The minister also said UIRI is doing neat work incubating businesses. The potato business in Kabale is supporting 450 farmers; the peanut one in Lira is supporting 150; and the mushroom one is supporting 7,000 in several districts in south-western Uganda. Some of these entities have been covered, but more as events after President Museveni launched them. Each of the projects Mr Kasaija lists can potentially form the basis for an independent comprehensive story.
General questions (UIRI)
- How does UIRI pick the business ideas to incubate? Isn’t this the equivalent of the government picking winners and losers in the private sector? Some people sneer at this sort of thing. They want free competition in the private sector where those with good business chops win.
- Why the focus on agro-processing?
- How is incubation transforming the agro-processing sub-sector, if at all?
- How does the incubation process actually work? When does a firm graduate from incubation? How does the Makerere Food Technology approach differ, if at all, from the UIRI one.

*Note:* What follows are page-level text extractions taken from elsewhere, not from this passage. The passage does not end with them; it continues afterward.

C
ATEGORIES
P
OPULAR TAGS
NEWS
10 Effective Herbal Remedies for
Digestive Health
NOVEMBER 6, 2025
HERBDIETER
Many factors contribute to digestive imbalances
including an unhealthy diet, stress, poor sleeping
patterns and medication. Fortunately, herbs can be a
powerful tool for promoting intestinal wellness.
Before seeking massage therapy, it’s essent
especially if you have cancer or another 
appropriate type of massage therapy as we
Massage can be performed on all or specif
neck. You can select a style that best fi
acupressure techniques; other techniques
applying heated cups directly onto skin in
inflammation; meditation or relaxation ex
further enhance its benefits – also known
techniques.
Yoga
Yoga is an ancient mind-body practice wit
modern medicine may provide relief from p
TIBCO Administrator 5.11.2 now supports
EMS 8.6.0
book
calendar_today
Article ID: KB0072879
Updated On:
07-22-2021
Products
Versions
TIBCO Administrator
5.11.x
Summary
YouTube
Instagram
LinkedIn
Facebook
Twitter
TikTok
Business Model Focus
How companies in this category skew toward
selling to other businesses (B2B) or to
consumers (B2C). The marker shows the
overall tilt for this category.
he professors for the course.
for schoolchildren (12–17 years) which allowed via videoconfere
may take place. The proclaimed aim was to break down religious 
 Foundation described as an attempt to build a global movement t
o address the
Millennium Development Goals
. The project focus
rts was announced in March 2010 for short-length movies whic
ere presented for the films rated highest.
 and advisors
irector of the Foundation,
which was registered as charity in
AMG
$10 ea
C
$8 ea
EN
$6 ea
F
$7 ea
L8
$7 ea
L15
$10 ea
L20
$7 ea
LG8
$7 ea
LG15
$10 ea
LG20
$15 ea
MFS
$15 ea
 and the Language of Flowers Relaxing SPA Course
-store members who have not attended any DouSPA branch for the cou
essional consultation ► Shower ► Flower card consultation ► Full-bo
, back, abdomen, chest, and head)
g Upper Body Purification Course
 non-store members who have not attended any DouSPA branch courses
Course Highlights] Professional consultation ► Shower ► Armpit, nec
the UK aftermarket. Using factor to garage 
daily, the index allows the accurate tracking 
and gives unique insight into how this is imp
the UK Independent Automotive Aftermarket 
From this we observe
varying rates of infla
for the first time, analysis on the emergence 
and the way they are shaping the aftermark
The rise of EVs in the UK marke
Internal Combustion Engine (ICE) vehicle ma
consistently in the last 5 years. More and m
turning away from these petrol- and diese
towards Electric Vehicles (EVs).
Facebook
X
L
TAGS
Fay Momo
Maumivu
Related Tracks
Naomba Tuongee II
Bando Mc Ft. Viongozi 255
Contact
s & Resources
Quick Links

- The minister listed successful or seemingly successful ‘incubatees’. What do the failures look like? At what point is a project declared a failure? What happens next?
- What is the future of business incubation in Uganda?
- How big is incubation in relation to other programmes at UIRI?
- Who funds incubation work at UIRI? By how much?
Specific questions (firms)
- Who owns a particular business?
- How did he/she get started?
- Why resort to incubation instead of simply starting like most: hunt money around to start and get on with it.
- How far has the business come? (I bumped into a co-owner of Premier Dairies the day before the budget speech and he said the business was growing steadily – Mega Milk that they make is now found in more and more towns in Uganda.) Is it already profitable? Of course, it is important for the reporter to visit the start-up business he or she is writing about.
- Are the farmers actually benefiting from their potatoes, peanut and mushroom growing? If so, how? If not, why not? How do they see things going forward? Would be great to visit and interview them from their communities.
Value Addition and Industrial Development
Madam Speaker, this year, the Uganda Industrial Research Institute has made significant innovations for Small and Medium Enterprise (SME) for adding value to agricultural products and build the economy’s industrial base. These innovations include the following:-
- Development of solar dryer prototypes including a wooden solar dryer of 100kg capacity to dry briquettes within 2 days;
- Production of several antibiotics including Bacitracin, Nisin, Subtilin, Aspergilic acid, and Surfactin, all of which have useful pharmaceutical applications;
- Fabrication of value addition technologies including an energy efficient oven, ceramic bio-gas burner and a soap making machine;
- Development of a thermo-stable vaccine against Newcastle Disease Vaccine, a major step in dealing with the most devastating disease in poultry farming. [Under a pilot marketing arrangement, distributed 6 million doses of vaccine against Newcastle disease in Mbale, Kibuku, Palisa, Bukedea, Kumi, and Iganga.]
Madam Speaker, the Uganda Industrial Research Institute has also provided support for the development of the following industries on a business incubation basis:-
- Premier Dairies producing pasteurized Mega Milk at 180,000 litres per month;
- Kabale potatoes processing and Research facility supporting 450 farmers producing potato chips;
- Lira peanut processing and research facility supporting 150 farmers producing at 6.5 tons per month;
- Mushroom Training and Research Center serving over 7,000 people in the districts of Kabale, Kisoro, Kanungu, Bushenyi, Kisoro, and Ntungamo;
- Pioneered support in the cosmetic industry with Aleosha and Amagara skin care products.